A few years ago, I wrote in crapmagazine.com that migrants could be used to plant landmines along the border instead of being housed, clothed, fed, medicated and cell phoned for free by the American taxpayer. I took some heat for my plan but I believe it to be viable and cost effective. They could place the mines in the US while kneeling in Mexico. Any unintentional body parts that end up in the US would be thrown back into Mexico by supervisors. The government could send their paychecks (minimum wage) via money orders from Walmart like the illegals do who are in the US. No cultural adjustment needed.

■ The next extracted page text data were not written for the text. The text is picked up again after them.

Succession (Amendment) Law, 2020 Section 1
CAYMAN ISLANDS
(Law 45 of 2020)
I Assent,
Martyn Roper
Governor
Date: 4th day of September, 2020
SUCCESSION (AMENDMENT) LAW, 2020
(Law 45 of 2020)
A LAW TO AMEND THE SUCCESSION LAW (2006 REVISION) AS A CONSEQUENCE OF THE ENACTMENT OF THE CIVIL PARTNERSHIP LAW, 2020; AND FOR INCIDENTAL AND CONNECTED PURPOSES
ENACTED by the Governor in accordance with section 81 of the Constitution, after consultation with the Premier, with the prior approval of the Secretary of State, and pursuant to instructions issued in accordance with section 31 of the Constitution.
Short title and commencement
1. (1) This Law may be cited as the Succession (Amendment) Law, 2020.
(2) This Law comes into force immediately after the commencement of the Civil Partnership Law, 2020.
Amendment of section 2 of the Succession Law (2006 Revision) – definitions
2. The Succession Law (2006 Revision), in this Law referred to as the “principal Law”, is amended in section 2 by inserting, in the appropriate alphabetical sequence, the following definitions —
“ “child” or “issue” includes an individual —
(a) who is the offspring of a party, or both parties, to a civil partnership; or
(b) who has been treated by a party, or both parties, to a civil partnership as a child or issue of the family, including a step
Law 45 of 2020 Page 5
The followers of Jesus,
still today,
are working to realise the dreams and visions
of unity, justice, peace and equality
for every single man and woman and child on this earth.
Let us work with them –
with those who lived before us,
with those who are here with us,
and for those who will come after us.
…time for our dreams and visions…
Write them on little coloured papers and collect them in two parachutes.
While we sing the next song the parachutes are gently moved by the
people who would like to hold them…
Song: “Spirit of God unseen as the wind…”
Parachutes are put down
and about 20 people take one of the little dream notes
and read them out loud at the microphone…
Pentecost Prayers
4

The Southern Border: Plan 2

The United States gives a 90- day notice to the entire world that Marshall Law will start at the southern US border. People crossing a well- defined line and signs in every major language of the world will simply be shot and left for the buzzards. How many people would it take to be shot and killed before the crossings would cease? Does this sound stupid? I really am not sure. The wall wasn’t such a bad idea, was it? Walls and guns make for good neighbors.

Item 8
The WNBA: The joke that will never end.
Let’s just face reality. Nobody, not even the chain wearing, crew cut toting, dyed in the wool lesbo pays to watch the WNBA. The NBA subsidizes this bull shit league and losses 10 million dollars a year. 12 million this year. Why? This is to sooth somebody but I don’t know who. Women don’t watch it, men don’t watch it, binary folks don’t watch it, non-binary folk don’t watch it, transgender thems don’t watch it, and the gays don’t watch it. In an effort to make believe that women can play as well as men is just a liberal hologram. The Lesbian Pro Golf Association is under the same cloud of LSD. Nobody really wants to watch Brittney Griner. That’s it. I drop my mic.

Item 9: Music
The Wild Feathers
Countryish rock band which is really good. A few years ago, I read a critique of the Wild Feathers first album named the Wild Feathers. The critic took way more print space then usual and so I gave it a listen. Reminiscent of early Eagles with great melodies and rich harmonies, I was in. It borders newer country music but stays in its own lane. There’s somebody who sounds like Tom Petty in there. They have no mediocre albums. The Wild Feathers, Alvarado, Greetings from the Neon Frontier, and Medium Rarities which has a killer cover of Almost Cut My Hair by CSNY are all worth your time. And you thought there was nothing worthwhile in here.

Grade: A Prime

Item 10
San Francisco
Is that poop or do they like the color brown in Frisco? San Francisco citizens no longer want to be a sanctuary city. Are they saying that feces and needles laying everywhere is not enchanting. They don’t like their new theme song “I Left My Bowels in San Francisco”? Don’t like all the squatter laws? Property values taking a dump? People dying all around you. Crime up. Places you no longer can go to. You reap what you sow.

Final Item
Mexico for Surgery
Double yikes! Just recently a group of 4 Americans drove into the anus of Mexico on their way for one of them to get a tummy tuck. It resulted in murder, kidnapping and injury. There are so many things wrong with that idea that it stuns me. I will assume that all 4 of these people are a product of critical race theory and the woke philosophy. They teach these kids that everyone is just a human looking for love and comfort and if you treat people well the same will be returned to you. Look out for whitey, however. Well, I can’t feel sad for any of these idiots. They would have been safer taking a ride in the Ukraine behind Russian lines. Mexico is a third world country. Does any competent person go to Mexico for health care because of their training and superior outcomes? Good Lord, let yourself be fat.

Bobby L your friend in the refrigerator!